The researchers looked at corn, in which each fertilized seed contained two “siblings” — an embryo and a corresponding bit of tissue known as endosperm that feeds the embryo as the seed grows, said CU-Boulder Professor Pamela Diggle. They compared the growth and behavior of the embryos and endosperm in seeds sharing the same mother and father with the growth and behavior of embryos and endosperm that had genetically different parents.

“The results indicated embryos with the same mother and father as the endosperm in their seed weighed significantly more than embryos with the same mother but a different father,” said Diggle, a faculty member in CU-Boulder’s ecology and evolutionary biology department. “We found that endosperm that does not share the same father as the embryo does not hand over as much food — it appears to be acting less cooperatively.”

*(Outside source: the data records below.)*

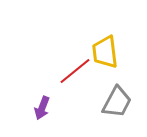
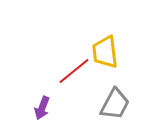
red line: moved 1 px left
gray trapezoid: moved 2 px left, 2 px down
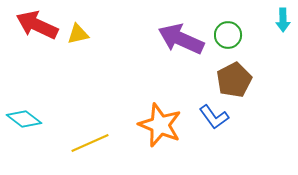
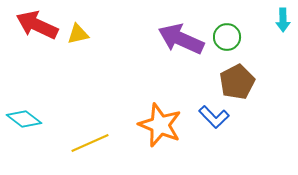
green circle: moved 1 px left, 2 px down
brown pentagon: moved 3 px right, 2 px down
blue L-shape: rotated 8 degrees counterclockwise
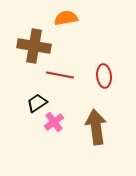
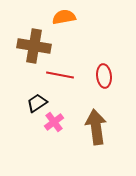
orange semicircle: moved 2 px left, 1 px up
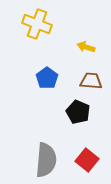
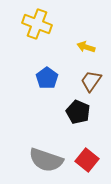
brown trapezoid: rotated 60 degrees counterclockwise
gray semicircle: rotated 104 degrees clockwise
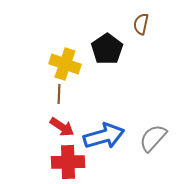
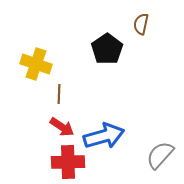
yellow cross: moved 29 px left
gray semicircle: moved 7 px right, 17 px down
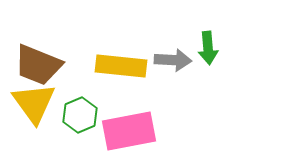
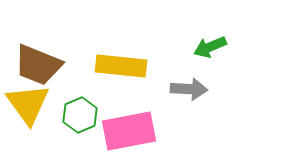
green arrow: moved 2 px right, 1 px up; rotated 72 degrees clockwise
gray arrow: moved 16 px right, 29 px down
yellow triangle: moved 6 px left, 1 px down
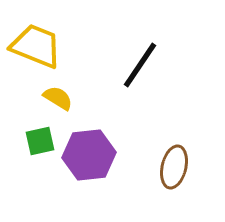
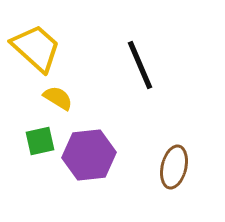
yellow trapezoid: moved 2 px down; rotated 20 degrees clockwise
black line: rotated 57 degrees counterclockwise
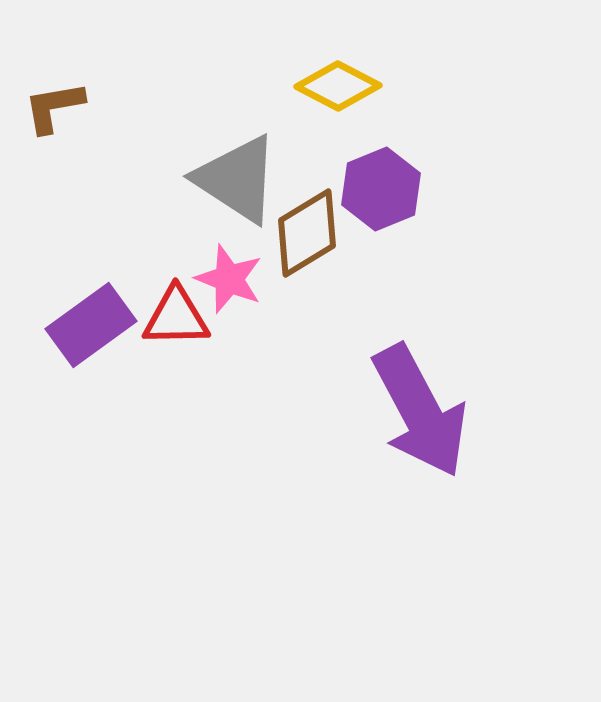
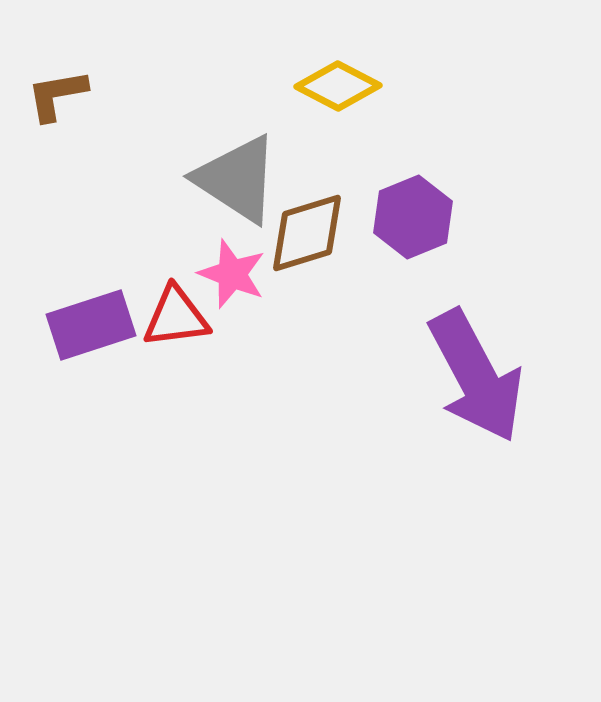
brown L-shape: moved 3 px right, 12 px up
purple hexagon: moved 32 px right, 28 px down
brown diamond: rotated 14 degrees clockwise
pink star: moved 3 px right, 5 px up
red triangle: rotated 6 degrees counterclockwise
purple rectangle: rotated 18 degrees clockwise
purple arrow: moved 56 px right, 35 px up
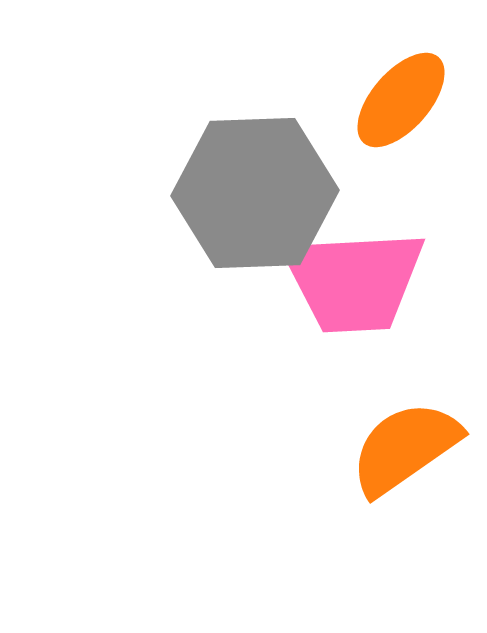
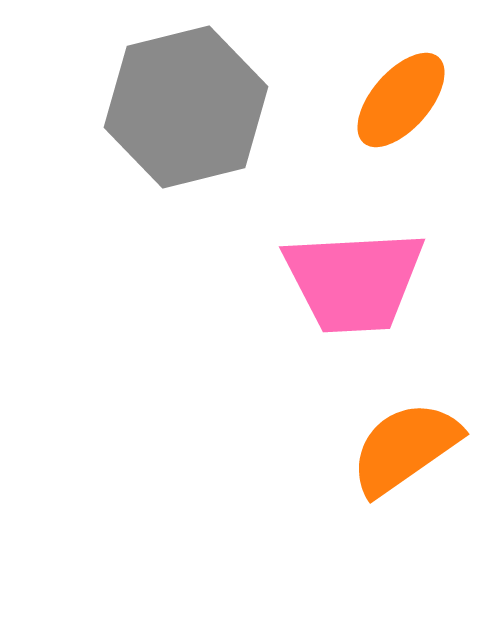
gray hexagon: moved 69 px left, 86 px up; rotated 12 degrees counterclockwise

A paper on the subject was published during the week of Jan. 21 in the Proceedings of the National Academy of Sciences. Co-authors on the study included Chi-Chih Wu, a CU-Boulder doctoral student in the ecology and evolutionary biology department and Professor William “Ned” Friedman, a professor at Harvard University who helped conduct research on the project while a faculty member at CU-Boulder.

Diggle said it is fairly clear from previous research that plants can preferentially withhold nutrients from inferior offspring when resources are limited. “Our study is the first to specifically test the idea of cooperation among siblings in plants.”

“One of the most fundamental laws of nature is that if you are going to be an altruist, give it up to your closest relatives,” said Friedman. “Altruism only evolves if the benefactor is a close relative of the beneficiary. When the endosperm gives all of its food to the embryo and then dies, it doesn’t get more altruistic than that.”

In corn reproduction, male flowers at the top of the plants distribute pollen grains two at a time through individual tubes to tiny cobs on the stalks covered by strands known as silks in a process known as double fertilization. When the two pollen grains come in contact with an individual silk, they produce a seed containing an embryo and endosperm. Each embryo results in just a single kernel of corn, said Diggle.

The team took advantage of an extremely rare phenomenon in plants called “hetero-fertilization,” in which two different fathers sire individual corn kernels, said Diggle, currently a visiting professor at Harvard. The manipulation of corn plant genes that has been going on for millennia — resulting in the production of multicolored “Indian corn” cobs of various colors like red, purple, blue and yellow — helped the researchers in assessing the parentage of the kernels, she said.

Wu, who cultivated the corn and harvested more than 100 ears over a three-year period, removed, mapped and weighed every individual kernel out of each cob from the harvests. While the majority of kernels had an endosperm and embryo of the same color — an indication they shared the same mother and father — some had different colors for each, such as a purple outer kernel with yellow embryo.

Wu was searching for such rare kernels — far less than one in 100 — that had two different fathers as a way to assess cooperation between the embryo and endosperm. “It was very challenging and time-consuming research,” said Friedman. “It was like looking for a needle in a haystack, or in this case, a kernel in a silo.”

Endosperm — in the form of corn, rice, wheat and other crops — is critical to humans, providing about 70 percent of calories we consume annually worldwide. “The tissue in the seeds of flowering plants is what feeds the world,” said Friedman, who also directs the Arnold Arboretum at Harvard.  “If flowering plants weren’t here, humans wouldn’t be here.”